For performance reason, it is possible to use a kernel-level sampling buffer
to minimize the overhead incurred by sampling. The format of the buffer,
what is recorded, how it is recorded, and how it is exported to user is
controlled by a kernel module called a sampling format. The current
implementation comes with a default format but it is possible to create
additional formats. There is an kernel registration interface for formats.
Each format is identified by a simple string which a tool can pass when a
monitoring session is created.
The interface also provides support for event set and multiplexing to work
around hardware limitations in the number of available counters or in how
events can be combined. Each set defines as many counters as the hardware
can support. The kernel then multiplexes the sets. The interface supports
time-based switching but also overflow-based switching, i.e., after n
overflows of designated counters.
Applications never manipulates the actual performance counter registers.
Instead they see a logical Performance Monitoring Unit (PMU) composed of a
set of config registers (PMC) and a set of data registers (PMD). Note that
PMD are not necessarily counters, they can be buffers. The logical PMU is
then mapped onto the actual PMU using a mapping table which is implemented
as a kernel module. The mapping is chosen once for each new processor. It is
visible in /sys/kernel/perfmon/pmu_desc. The kernel module is automatically
loaded on first use.
A monitoring session is uniquely identified by a file descriptor obtained
when the session is created. File sharing semantics apply to access the
session inside a process. A session is never inherited across fork. The file
descriptor can be used to receive counter overflow notifications or when the
sampling buffer is full. It is possible to use poll/select on the descriptor
to wait for notifications from multiple sessions. Similarly, the descriptor
supports asynchronous notifications via SIGIO.
Counters are always exported as being 64-bit wide regardless of what the
underlying hardware implements.
II/ Kernel compilation
To enable perfmon, you need to enable CONFIG_PERFMON and also some of the
model-specific PMU modules.
III/ OProfile interactions
The set of features offered by perfmon is rich enough to support migrating
Oprofile on top of it. That means that PMU programming and low-level
interrupt handling could be done by perfmon. The Oprofile sampling buffer
management code in the kernel as well as how samples are exported to users
could remain through the use of a sampling format. This is how Oprofile
works on Itanium.
The current interactions with Oprofile are:
- on X86: Both subsystems can be compiled into the same kernel. There
is enforced mutual exclusion between the two subsystems. When
there is an Oprofile session, no perfmon session can exist
and vice-versa.
- On IA-64: Oprofile works on top of perfmon. Oprofile being a
system-wide monitoring tool, the regular per-thread vs.
system-wide session restrictions apply.
- on PPC: no integration yet. Only one subsystem can be enabled.
- on MIPS: no integration yet. Only one subsystem can be enabled.

→ **Dataset excerpt**
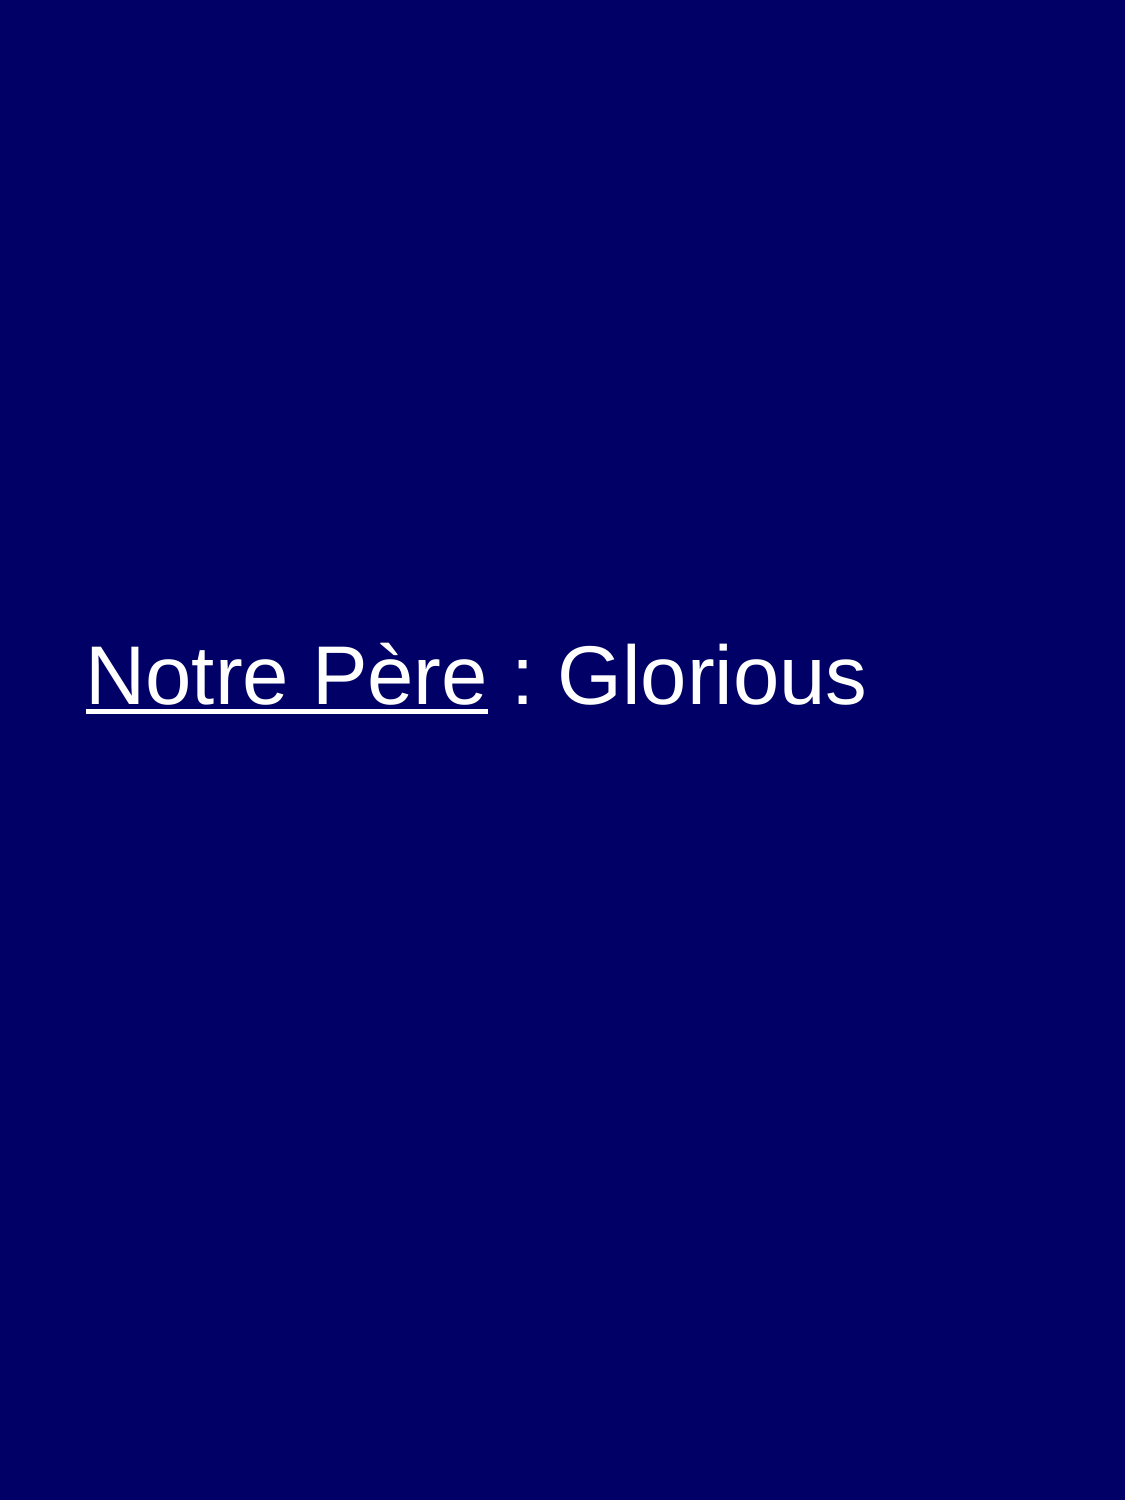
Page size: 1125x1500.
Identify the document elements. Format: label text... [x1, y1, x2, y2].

text_box Notre Père : Glorious [70, 614, 1087, 722]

→ **Exercise requirements**
A. Using the perfmon text, say whether each statement agrees with it: (i) a monitoring session is inherited across fork; (ii) counters are exported as 64-bit wide whatever the hardware implements; (iii) on X86, Oprofile works on top of perfmon. Answer yes or no for each, quoting the words of the text that decide it.
B. Pick up the perfmon text after its final line and continue it.
The listing plays no part in what comes next.

→ **The results**
A.
(i) No: "A session is never inherited across fork."
(ii) Yes: "Counters are always exported as being 64-bit wide regardless of what the underlying hardware implements."
(iii) No: "There is enforced mutual exclusion between the two subsystems."

B.
IV/ User tools
We have released a simple monitoring tool to demonstrate the features of
the interface. The tool is called pfmon and it comes with a simple helper
library called libpfm. The library comes with a set of examples to show
how to use the kernel interface. Visit http://perfmon2.sf.net for details.
There maybe other tools available for perfmon.
V/ How to program?
The best way to learn how to program perfmon, is to take a look at the
source code for the examples in libpfm. The source code is available from:
http://perfmon2.sf.net
VI/ System calls overview
The interface is implemented by the following system calls:
* int pfm_create_context(pfarg_ctx_t *ctx, char *fmt, void *arg, size_t arg_size)
This function create a perfmon2 context. The type of context is per-thread by
default unless PFM_FL_SYSTEM_WIDE is passed in ctx. The sampling format name
is passed in fmt. Arguments to the format are passed in arg which is of size
arg_size. Upon successful return, the file descriptor identifying the context
is returned.
* int pfm_write_pmds(int fd, pfarg_pmd_t *pmds, int n)
This function is used to program the PMD registers. It is possible to pass
vectors of PMDs.
* int pfm_write_pmcs(int fd, pfarg_pmc_t *pmds, int n)
This function is used to program the PMC registers. It is possible to pass
vectors of PMDs.
* int pfm_read_pmds(int fd, pfarg_pmd_t *pmds, int n)
This function is used to read the PMD registers. It is possible to pass
vectors of PMDs.
* int pfm_load_context(int fd, pfarg_load_t *load)
This function is used to attach the context to a thread or CPU.
Thread means kernel-visible thread (NPTL). The thread identification
as obtained by gettid must be passed to load->load_target.
To operate on another thread (not self), it is mandatory that the thread
be stopped via ptrace().
To attach to a CPU, the CPU number must be specified in load->load_target
AND the call must be issued on that CPU. To monitor a CPU, a thread MUST
be pinned on that CPU.
Until the context is attached, the actual counters are not accessed.
* int pfm_unload_context(int fd)
The context is detached for the thread or CPU is was attached to.
As a consequence monitoring is stopped.
When monitoring another thread, the thread MUST be stopped via ptrace()
for this function to succeed.
* int pfm_start(int fd, pfarg_start_t *st)
Start monitoring. The context must be attached for this function to succeed.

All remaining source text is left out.